(Beginning of Supplied data)

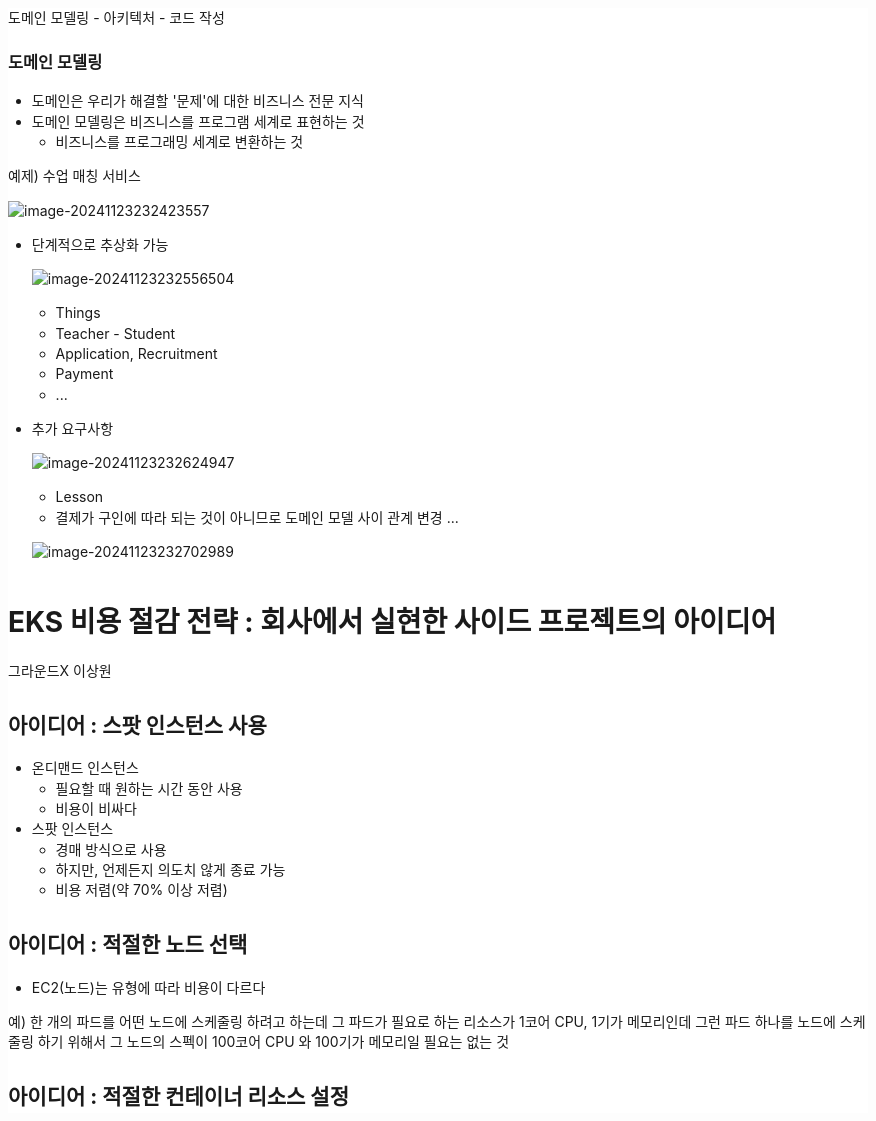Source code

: 도메인 모델링 - 아키텍처 - 코드 작성

### 도메인 모델링

- 도메인은 우리가 해결할 '문제'에 대한 비즈니스 전문 지식
- 도메인 모델링은 비즈니스를 프로그램 세계로 표현하는 것
  - 비즈니스를 프로그래밍 세계로 변환하는 것

예제) 수업 매칭 서비스

![image-20241123232423557]({{site.url}}/assets/images/2024-11-23-etc(2)/image-20241123232423557.png)

- 단계적으로 추상화 가능

  ![image-20241123232556504]({{site.url}}/assets/images/2024-11-23-etc(2)/image-20241123232556504.png)

  - Things
  - Teacher - Student
  - Application, Recruitment
  - Payment
  - ...

- 추가 요구사항

  ![image-20241123232624947]({{site.url}}/assets/images/2024-11-23-etc(2)/image-20241123232624947.png)

  - Lesson
  - 결제가 구인에 따라 되는 것이 아니므로 도메인 모델 사이 관계 변경 ...

  ![image-20241123232702989]({{site.url}}/assets/images/2024-11-23-etc(2)/image-20241123232702989.png)

# EKS 비용 절감 전략 : 회사에서 실현한 사이드 프로젝트의 아이디어

그라운드X 이상원

## 아이디어 : 스팟 인스턴스 사용

- 온디맨드 인스턴스
  - 필요할 때 원하는 시간 동안 사용
  - 비용이 비싸다
- 스팟 인스턴스
  - 경매 방식으로 사용
  - 하지만, 언제든지 의도치 않게 종료 가능
  - 비용 저렴(약 70% 이상 저렴)

## 아이디어 : 적절한 노드 선택

- EC2(노드)는 유형에 따라 비용이 다르다

예) 한 개의 파드를 어떤 노드에 스케줄링 하려고 하는데 그 파드가 필요로 하는 리소스가 1코어 CPU, 1기가 메모리인데 그런 파드 하나를 노드에 스케줄링 하기 위해서 그 노드의 스펙이 100코어 CPU 와 100기가 메모리일 필요는 없는 것

## 아이디어 : 적절한 컨테이너 리소스 설정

(End of Supplied data)

→ Exercise details
Nothing but the records, restated word for word and stripped of images, belongs in the answer.

→ Result of this task
Source code

: 도메인 모델링 - 아키텍처 - 코드 작성

### 도메인 모델링

- 도메인은 우리가 해결할 '문제'에 대한 비즈니스 전문 지식
- 도메인 모델링은 비즈니스를 프로그램 세계로 표현하는 것
  - 비즈니스를 프로그래밍 세계로 변환하는 것

예제) 수업 매칭 서비스

![image-20241123232423557]({{site.url}}/assets/images/2024-11-23-etc(2)/image-20241123232423557.png)

- 단계적으로 추상화 가능

  ![image-20241123232556504]({{site.url}}/assets/images/2024-11-23-etc(2)/image-20241123232556504.png)

  - Things
  - Teacher - Student
  - Application, Recruitment
  - Payment
  - ...

- 추가 요구사항

  ![image-20241123232624947]({{site.url}}/assets/images/2024-11-23-etc(2)/image-20241123232624947.png)

  - Lesson
  - 결제가 구인에 따라 되는 것이 아니므로 도메인 모델 사이 관계 변경 ...

  ![image-20241123232702989]({{site.url}}/assets/images/2024-11-23-etc(2)/image-20241123232702989.png)

# EKS 비용 절감 전략 : 회사에서 실현한 사이드 프로젝트의 아이디어

그라운드X 이상원

## 아이디어 : 스팟 인스턴스 사용

- 온디맨드 인스턴스
  - 필요할 때 원하는 시간 동안 사용
  - 비용이 비싸다
- 스팟 인스턴스
  - 경매 방식으로 사용
  - 하지만, 언제든지 의도치 않게 종료 가능
  - 비용 저렴(약 70% 이상 저렴)

## 아이디어 : 적절한 노드 선택

- EC2(노드)는 유형에 따라 비용이 다르다

예) 한 개의 파드를 어떤 노드에 스케줄링 하려고 하는데 그 파드가 필요로 하는 리소스가 1코어 CPU, 1기가 메모리인데 그런 파드 하나를 노드에 스케줄링 하기 위해서 그 노드의 스펙이 100코어 CPU 와 100기가 메모리일 필요는 없는 것

## 아이디어 : 적절한 컨테이너 리소스 설정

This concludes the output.